The Norfolk-Hampton Roads area caught the smoke from the Dismal Swamp wildfire today, the weather service said.
It issued a dense smoke advisory for Hampton Roads today with the smoke expected to increase in density in Norfolk this evening. People with respiratory ailments were advised to stay indoors as the DEQ's air-quality alert also applied to the Hampton Roads area.
The wildfire in the Dismal Swamp Wildlife Refuge, about 12 miles south of Suffolk, is burning in logging debris and in fallen white cedars toppled by Hurricane Isabel in 2003. It was started Monday afternoon when logging equipment caught on fire.
By this afternoon, the Dismal Swamp fire had burned an estimated 1,575 acres, said Catherine Hibbard of the U.S. Fish and Wildlife Service.
Hibbard said 245 firefighters from Fish and Wildlife, the U.S. Forest Service, the Virginia Department of Forestry, the Bureau of Indian Affairs, the Nature Conservancy and the state of North Carolina are fighting the fire. The battle is being waged from the ground and with bucket-equipped helicopters, which were dipping water from the refuge's Lake Drummond to dump on the blaze.
Firefighters experienced a setback yesterday, when the fire jumped a line on the fire's east flank, Hibbard said. It also broke out to the north but was stopped by the helicopters. By this afternoon, the fire was still only 20 percent contained.
Parts of the wildlife refuge have been closed to the public because of the fire.
The prime concern, Hibbard said, is the southeastern part of the park, where the fire threatens North Carolina's Dismal Swamp State Park.
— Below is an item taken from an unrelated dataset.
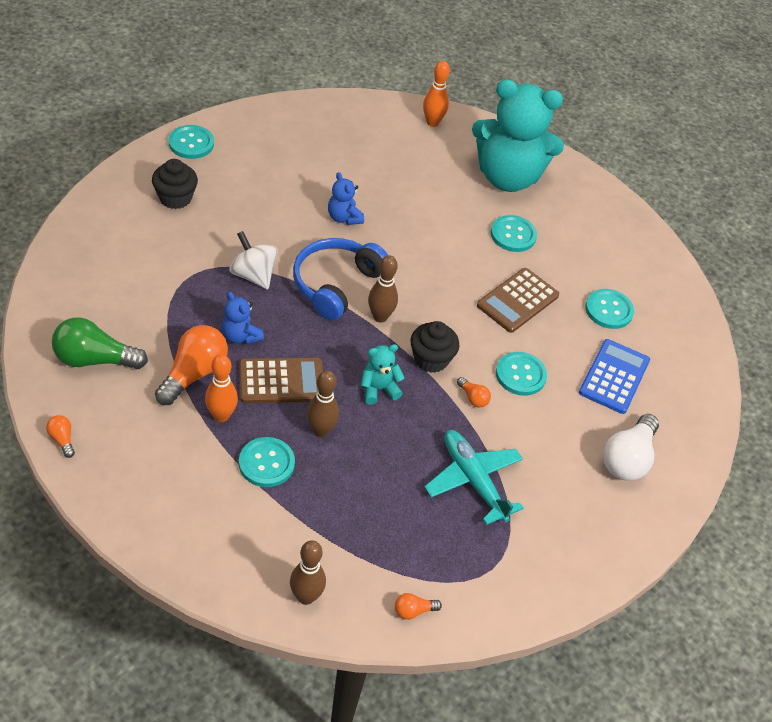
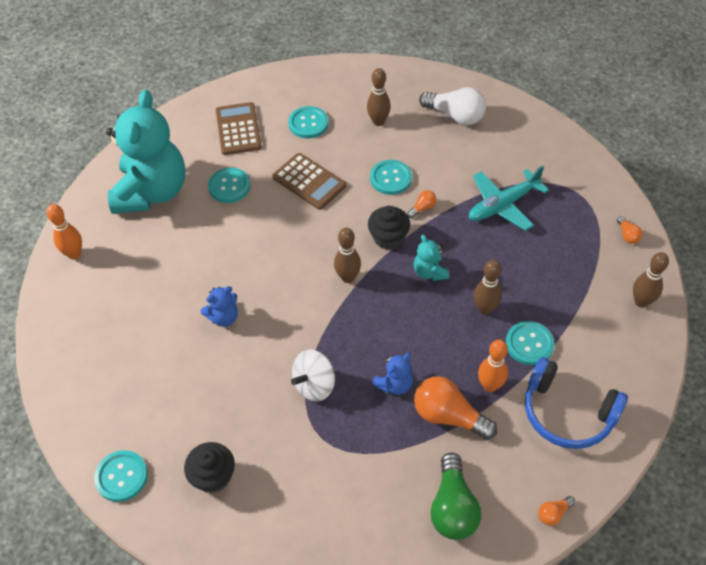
camera: 85 degrees left, 5 degrees up
(281, 381) = (439, 344): brown calculator -> brown calculator (238, 129)
(335, 284) = (314, 315): blue headphones -> blue headphones (567, 413)
(614, 377) = (378, 121): blue calculator -> brown bowling pin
That area has not burned in a long while and there is fear that if fire gets into it could move swiftly, she said.
The annoying and unhealthy smoke aside, the Dismal Swamp fire does have a positive side.
Wildfires have been fought in modern times because of the problems smoke causes for the refuge's neighbors, and keeping fire out has altered the refuge's ecology. Fires were once part of the ecological development of the swamp, Hibbard said.